El otro día entró una persona en el bar, donde suelo tomar yo el café, era uno de los parroquianos habituales del lugar, y vino contando que le habían puesto una multa por exceso de velocidad y que le habían quitado no se cuantos puntos del carné de conducir.
Ante una desgracia ajena, la gente suele responder con una sonrisa, se ríe por dentro, es esa extraña crueldad que posee la naturaleza humana, se alivian por que no les haya pasado a ellos, y muestran esa sonrisa, como diciendo “vaya ostia te han dado con eso” o “¡si!, ¡no jodas!, 600 euros de multa”, “con eso, se te jodieron las vacaciones este año”. Y esperan detalles jugosos para que el que narra, enriquezca la historia, de cara a contarlo, luego ellos por ahí. Es una manera fácil de servirse de la desgracia ajena, para hacer menos infelices la situación de sus vidas, pensar que alguien pasa por un mal momento, les hace ver ese espejismo ilusorio de que ellos tienen suerte. Existe ese paradigma entre el fuerte sobre el débil, el que esta bien sobre el que esta mal, y la situación de este mundo que reside en que para que haya riqueza, debe existir la pobreza.

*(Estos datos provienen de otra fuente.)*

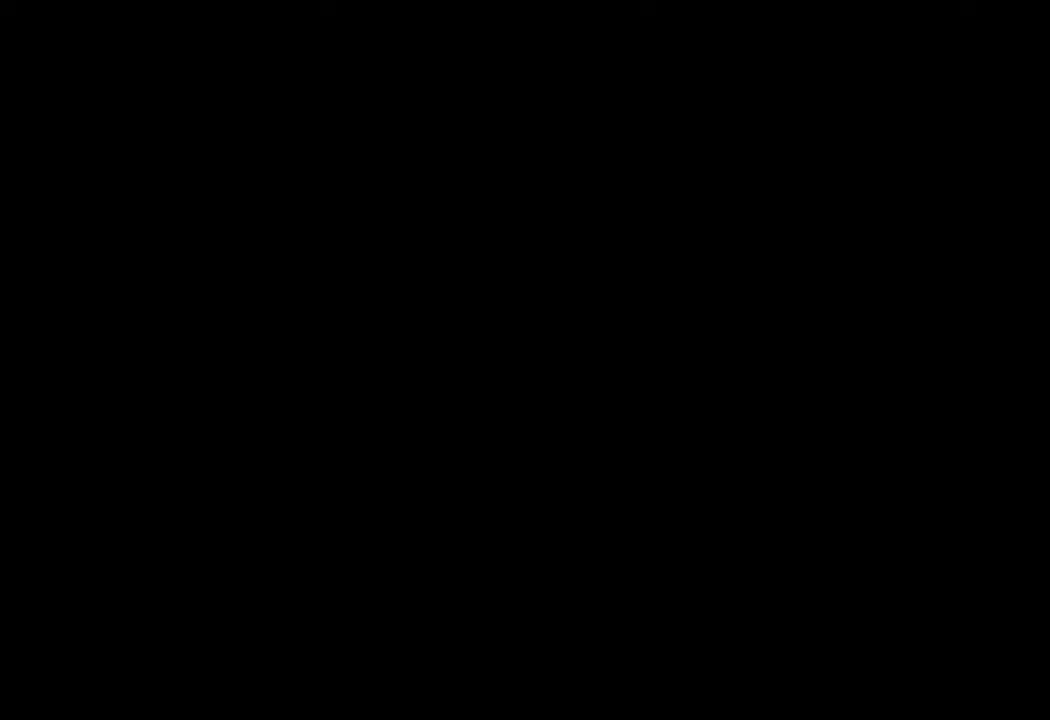
{"buttons": [], "left_stick": "center", "right_stick": "center", "events": []}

Y es muy triste escudarse en la desgracia ajena, para aliviar la vida propia.
Imaginemos que la misma persona entra en el bar y dice que en la lotería primitiva del sábado, le han tocado 2 millones de euros.
Que diría la gente del bar, y aquí dejo esa pregunta en el aire. ¿Cual seria la reacción?, ¿alegrarse por su suerte?, ¿felicitarle?
Ojala aprendiéramos a escuchar y a reaccionar en consecuencia, sin dejarnos llevar por nuestros propios miedos.